Borrowers are feeling the hit
“It was over $100 last year, now it’s $348. And the consumer will pay for that,” Utah mortgage lender Al Bingham told KUTV, which reported that the $348 figure reflects pulling a tri-merge for two borrowers. Several loan officers told the station that what cost roughly $50 five years ago has more than tripled, and the need to pull reports multiple times while shopping for a loan can quickly tack on hundreds of dollars in fees. Industry observers note that the free consumer credit scores available on apps are not the same scores lenders use, which makes it even harder for shoppers to understand what they are really walking into.
Industry groups press for changes
The Mortgage Bankers Association has publicly blamed the credit bureaus for steep price hikes, with CEO Bob Broeksmit accusing them of “abusing their government-granted oligopoly” and urging regulators to step in, the association said in a November statement. At the same time, the Federal Housing Finance Agency has opened the door to alternative scoring by allowing VantageScore 4.0 alongside Classic FICO for GSE loans while leaving tri-merge reporting in place, a mix that trade groups say limits how quickly borrowers might see any real fee relief. For background and reaction, see MBA.
Where the pressure on prices comes from
Part of the scramble traces back to business model changes at the scoring level. FICO recently launched a direct licensing program that lets resellers deliver scores straight to lenders under new pricing options, a move FICO said could change how much is added on to each score along the way. At the same time, watchdog reporting has documented notable enforcement and staffing changes at the Consumer Financial Protection Bureau that critics say have weakened a federal check on industry practices, leaving fewer obvious levers to rein in bureau and reseller price moves. For background, see coverage by the Washington Post.
How borrowers can respond
Buyers shopping for a mortgage are being urged to ask lenders upfront whether they will absorb tri-merge pulls or list them as separate line-item charges, to avoid unnecessary hard credit pulls while comparing rates, and to treat lender fees as part of the overall cost when weighing offers. Consumers can also review their credit reports and learn why free consumer scores often differ from the mortgage scores lenders use by turning to the Consumer Financial Protection Bureau’s guide to credit reports and scores, which explains why multiple scores exist and how lenders use them. Asking for a prequalification that relies on a soft pull instead of a full tri-merge, or negotiating to have the lender roll the tri-merge cost into origination fees, can help keep surprise charges from popping up at closing.
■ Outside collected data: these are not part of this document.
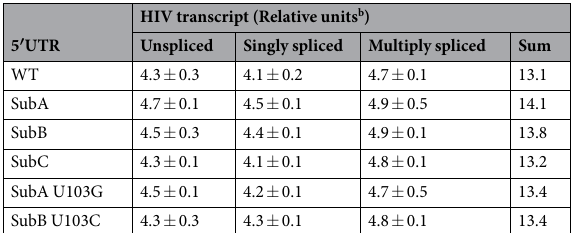
Table 1. 5 ′ UTR substitutions do not change steady state HIV transcript levels a . a Table represents average of three independent experiments ± standard deviation. HEK293 cells were transfected with WT HIV NL4-3 or indicated molecular clone, incubated for 24 h and cell lysate was collected and RNA was extracted. Random primers were used to generate cDNA and qPCR was performed using HIV-specific primers. b Relative units = 1/ cycle threshold × 100.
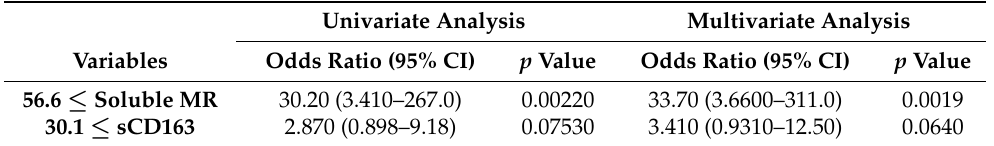
Table 3. Univariate and multivariate analyses of predictive markers for symptom development in patients with primary biliary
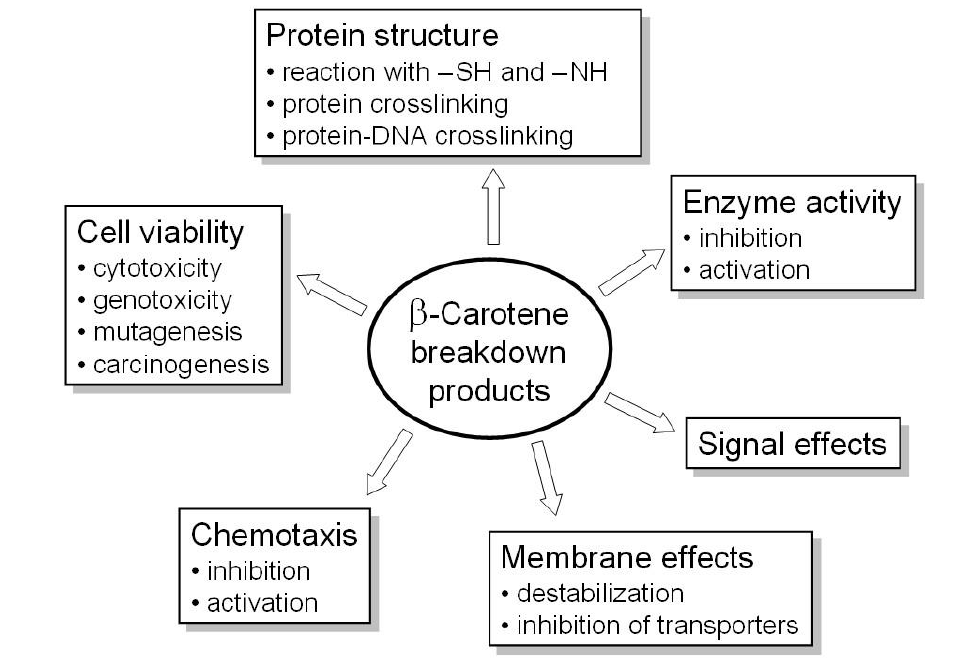
Figure 3. Overview of the biological effects of β -carotene breakdown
For buyers already in the hunt, that means penciling in a few hundred dollars just to shop around for a loan. It might be a minor line item for some, but for first-time and lower-income buyers it can be a real drag on affordability in a market that already feels tight. Industry groups and some lawmakers are pushing for reforms. Until something gives, though, the fee hike is one more incremental cost that can make an already tricky mortgage maze that much harder to navigate.